** Problem description **
From the first line to the last, output the data exactly as it stands, minus its pictures.

....................

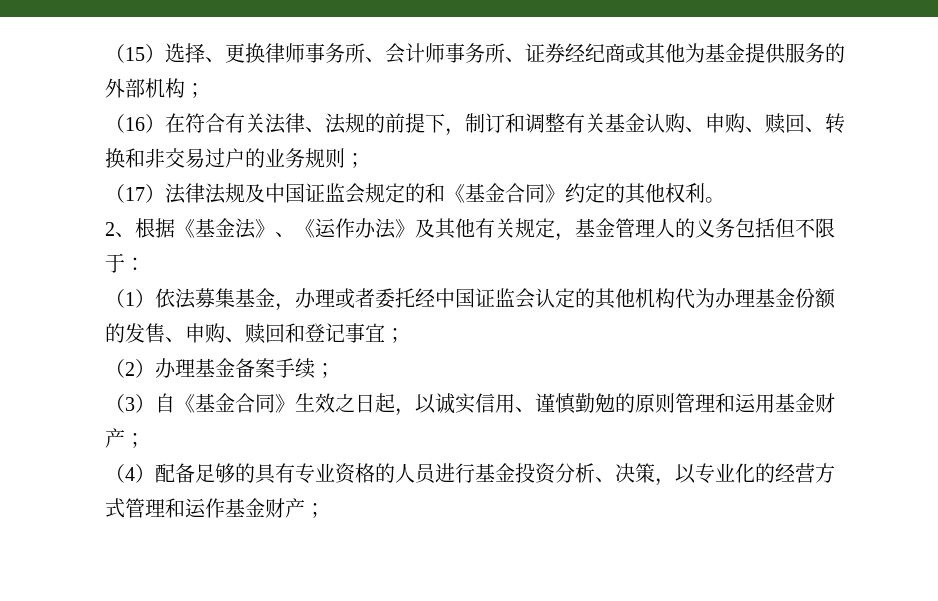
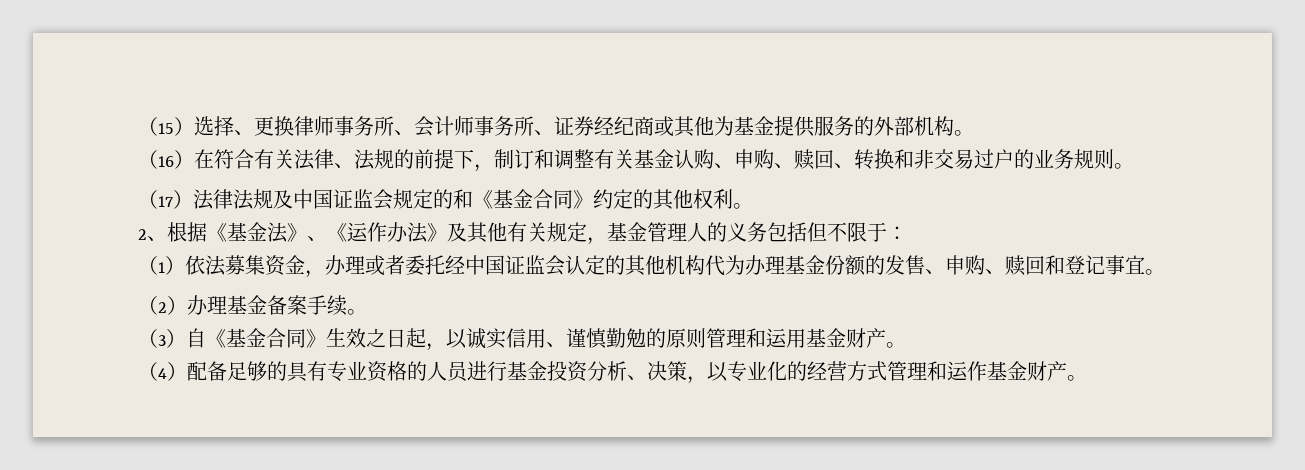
[185,83,205,98] ； -> [954,130,974,136] 。
[345,153,365,168] ； -> [1114,163,1134,169] 。
[235,288,255,307] 基 -> [265,255,286,276] 资
[385,328,405,343] ； -> [1145,269,1165,275] 。
[315,363,335,378] ； -> [347,309,367,315] 。
[125,433,145,448] ； -> [886,342,906,348] 。
[305,503,325,518] ； -> [1067,375,1087,381] 。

....................

** Task result **
[185,83,205,98] ； -> [954,130,974,136] 。
[345,153,365,168] ； -> [1114,163,1134,169] 。
[235,288,255,307] 基 -> [265,255,286,276] 资
[385,328,405,343] ； -> [1145,269,1165,275] 。
[315,363,335,378] ； -> [347,309,367,315] 。
[125,433,145,448] ； -> [886,342,906,348] 。
[305,503,325,518] ； -> [1067,375,1087,381] 。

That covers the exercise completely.